Duke may have the toughest route to a national championship. They should get by Albany in the first round, but to get to the Final Four, they would have to defeat Creighton, Michigan State, and Louisville.

In the West Region, mid-major Gonzaga is the No. 1 team. The Bulldogs toughest match-up may be with Wisconsin in the Sweet 16. Wisconsin is getting hot at the right time again after making the Big Ten final, but will have their hands full in the first round with Ole Miss and guard Marshall Henderson. Henderson is the energizer bunny for the Rebels, and averages 20.1 points per game. In the SEC tournament, he scored 71 points.

New Mexico may be the tournament’s sleeper team, even as the No. 3 seed in the West. The Lobos have won nine of their last 10, and played the second hardest schedule in all of college basketball.

Don’t count out the No. 2 seed Ohio State Buckeyes, who just won the Big Ten conference tournament. They are on an eight game winning streak, and want to get back to the Final Four from a year ago.

In the East, Indiana is the No. 1 seed. The Hoosiers could get a potential match-up vs. Syracuse in the Sweet 16, and Miami in the Elite Eight.

The 5th seed, UNLV faces the 12th seed, California, which played each other in December where UNLV won 76 to 75.

In a match-up of two mid-majors, the 6th-seed Butler and the 11-seed Bucknell square off. Bucknell’s won 12 of 13 and Butler has six wins over the RPI top 50. It's hard to count against Butler with head coach Brad Stevens on the sidelines.

The Miami Hurricanes may be the No. 2 seed that is flying under the radar a little bit. They were the ACC regular season and conference tournament champions. The Hurricanes are led by three players that score in double-figures (Shane Larkin, 14.2, Durand Scott, 13.2, and Kenny Kadji 13.3).

Finally, in the South, Kansas is the No. 1 seed. The Jayhawks could have a potential match-up with North Carolina and former coach Roy Williams in the second round. Potential match-ups is a Sweet 16 game against Michigan, and an Elite Eight battle against Florida or Georgetown.
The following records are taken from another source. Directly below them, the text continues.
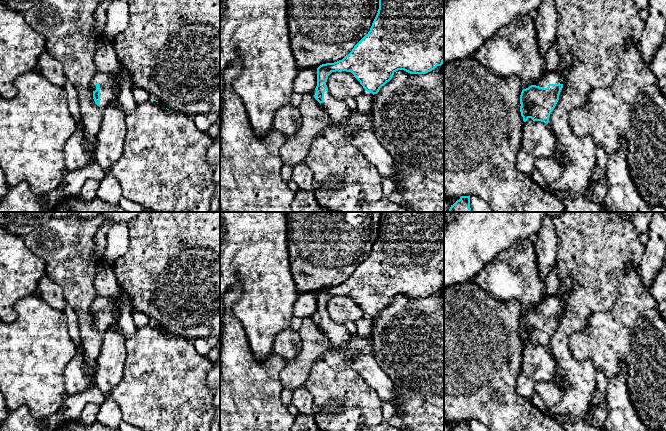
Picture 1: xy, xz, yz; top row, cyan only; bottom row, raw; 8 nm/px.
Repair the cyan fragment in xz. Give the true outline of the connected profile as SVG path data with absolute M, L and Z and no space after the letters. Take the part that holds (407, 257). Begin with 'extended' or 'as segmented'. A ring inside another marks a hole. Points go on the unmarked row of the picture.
extended | M381 212L377 236L368 258L348 279L317 292L317 310L311 317L337 351L347 350L352 334L329 317L326 306L332 296L351 296L374 319L398 294L426 298L444 286L444 212Z

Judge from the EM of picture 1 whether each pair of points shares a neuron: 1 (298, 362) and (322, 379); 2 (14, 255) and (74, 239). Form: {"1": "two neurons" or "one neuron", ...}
{"1": "two neurons", "2": "two neurons"}

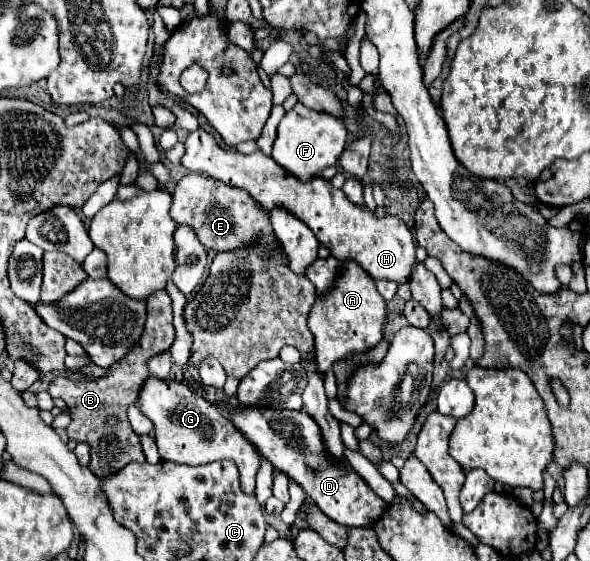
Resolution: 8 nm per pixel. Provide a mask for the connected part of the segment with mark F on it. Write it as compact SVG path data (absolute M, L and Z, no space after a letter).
M297 102L295 108L289 110L279 124L279 132L271 156L293 176L301 180L309 180L323 168L337 164L341 152L345 150L345 142L347 142L347 128L337 116L311 110Z

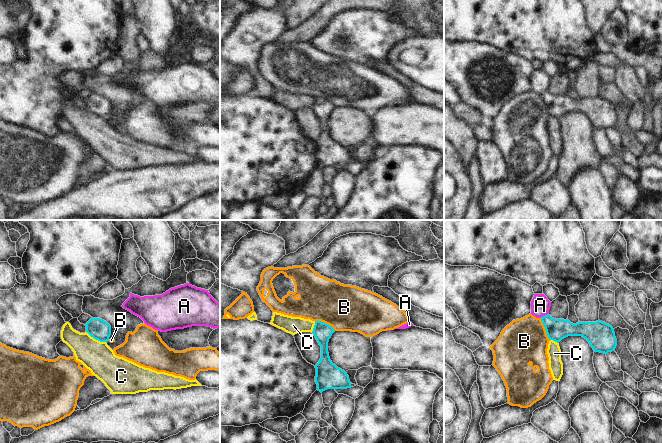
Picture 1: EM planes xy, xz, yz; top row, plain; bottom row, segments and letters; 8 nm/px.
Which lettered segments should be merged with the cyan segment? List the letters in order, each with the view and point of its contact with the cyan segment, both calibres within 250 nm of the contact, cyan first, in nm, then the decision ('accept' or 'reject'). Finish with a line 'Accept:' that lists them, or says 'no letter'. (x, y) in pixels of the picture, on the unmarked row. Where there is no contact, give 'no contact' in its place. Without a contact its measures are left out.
A: yz (545, 91) | 180/160 nm | reject
B: yz (545, 105) | 180/360 nm | reject
C: xy (96, 115) | 160/240 nm | reject
Accept: no letter

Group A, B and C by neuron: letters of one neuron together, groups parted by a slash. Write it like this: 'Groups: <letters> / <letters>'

VCU is the No. 5 seed taking on the No. 12 seed Akron, and this game may be very good. VCU averages 77.3 points per game and allows 64.8, while Akron scores 71.9 and gives up 62.3 points per game. This is the Rams third straight NCAA appearance, and are looking for at least one win the NCAA tournament in three years.

Michigan against South Dakota State may feature the best guard match-up between Nate Wolters and Trey Burke. Wolters averages 22.7 and 5.8, while Burke averages 19.2 and 6.8 points and assists per game.
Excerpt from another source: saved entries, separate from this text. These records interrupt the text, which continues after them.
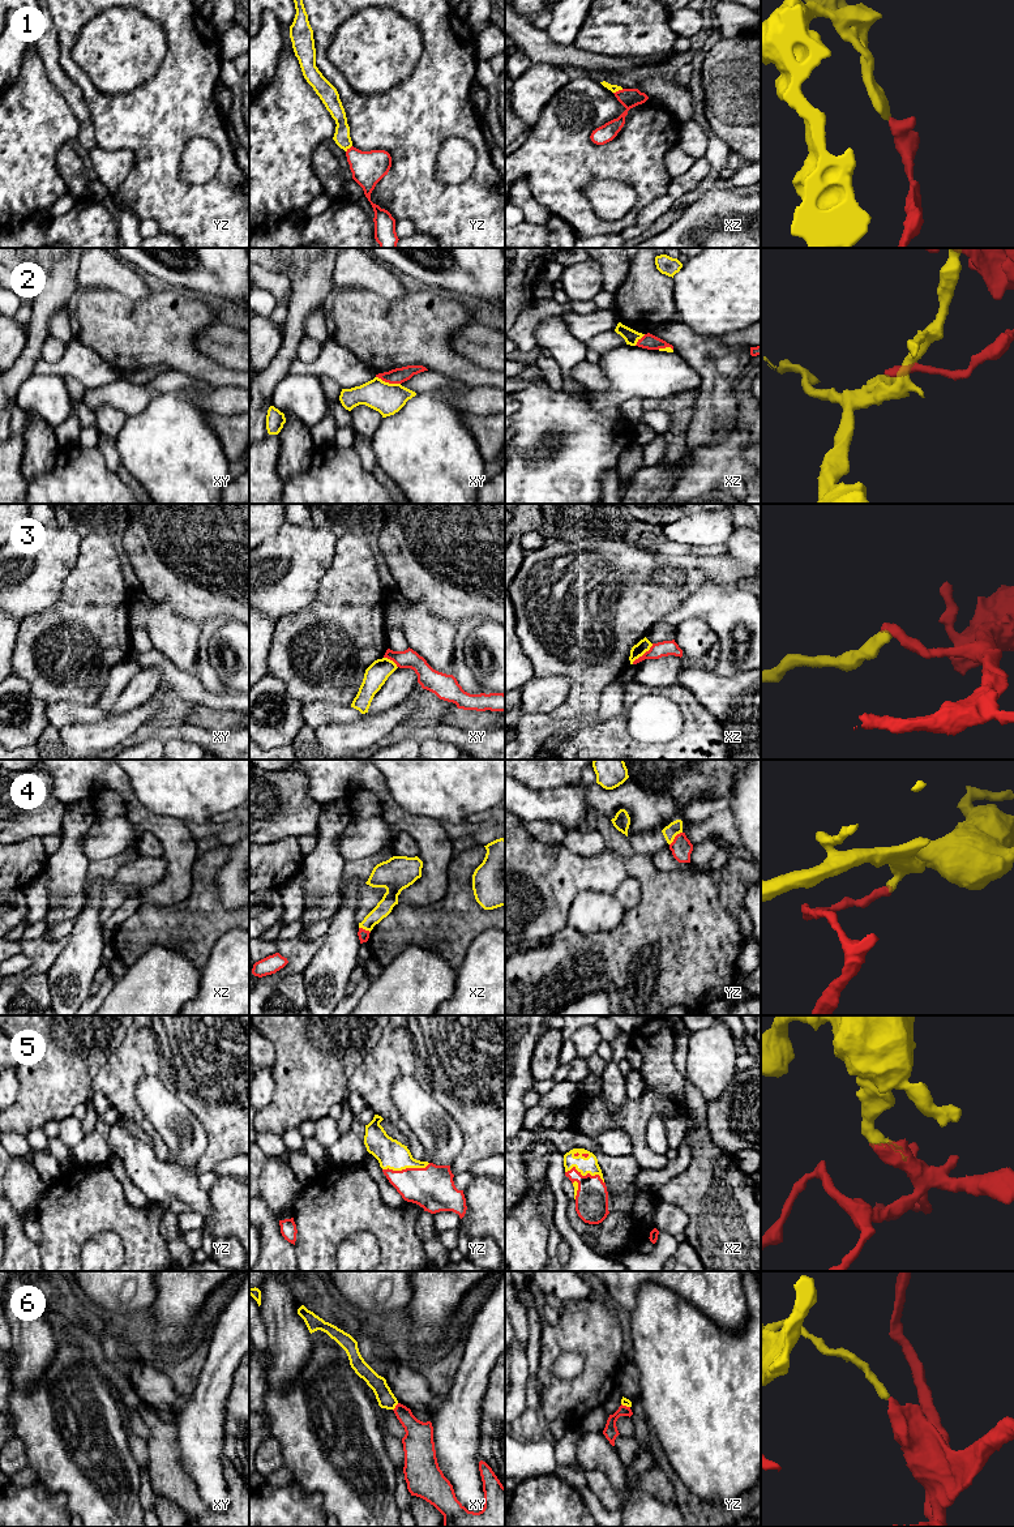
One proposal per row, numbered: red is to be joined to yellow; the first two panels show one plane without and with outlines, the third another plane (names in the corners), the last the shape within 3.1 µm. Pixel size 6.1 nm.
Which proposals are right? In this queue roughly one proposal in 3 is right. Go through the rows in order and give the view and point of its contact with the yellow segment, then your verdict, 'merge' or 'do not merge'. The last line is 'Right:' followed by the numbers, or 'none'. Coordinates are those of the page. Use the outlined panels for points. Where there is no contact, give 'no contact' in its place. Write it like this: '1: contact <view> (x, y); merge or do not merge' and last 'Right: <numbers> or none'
1: contact xz (617, 90); do not merge
2: contact xy (388, 383); do not merge
3: contact xz (642, 654); do not merge
4: contact yz (674, 838); do not merge
5: contact yz (406, 1167); merge
6: contact xy (394, 1407); do not merge
Right: 5

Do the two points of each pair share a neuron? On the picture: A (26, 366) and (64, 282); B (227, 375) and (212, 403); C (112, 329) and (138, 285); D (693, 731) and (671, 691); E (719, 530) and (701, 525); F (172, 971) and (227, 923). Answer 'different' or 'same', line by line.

Florida is a dangerous team that could go far, but also a team that could get exposed and get upset. The Gators are 26-1 in games decided by double-digits, but 0-6 in games decided by single digits. Florida has been to two straight Elite Eight's, and have a ton of experience. Kenny Boynton and Erik Murray have played in nine NCAA tournament games, while Patric Young, and Scottie Wilbkein have played in eight. Casey Prather, Mike Rosario, and Wil Yeguete have played in five, four, and three each, respectively. So, don't sleep on the Gators.

Good luck at filling out your bracket, and be sure to do your research!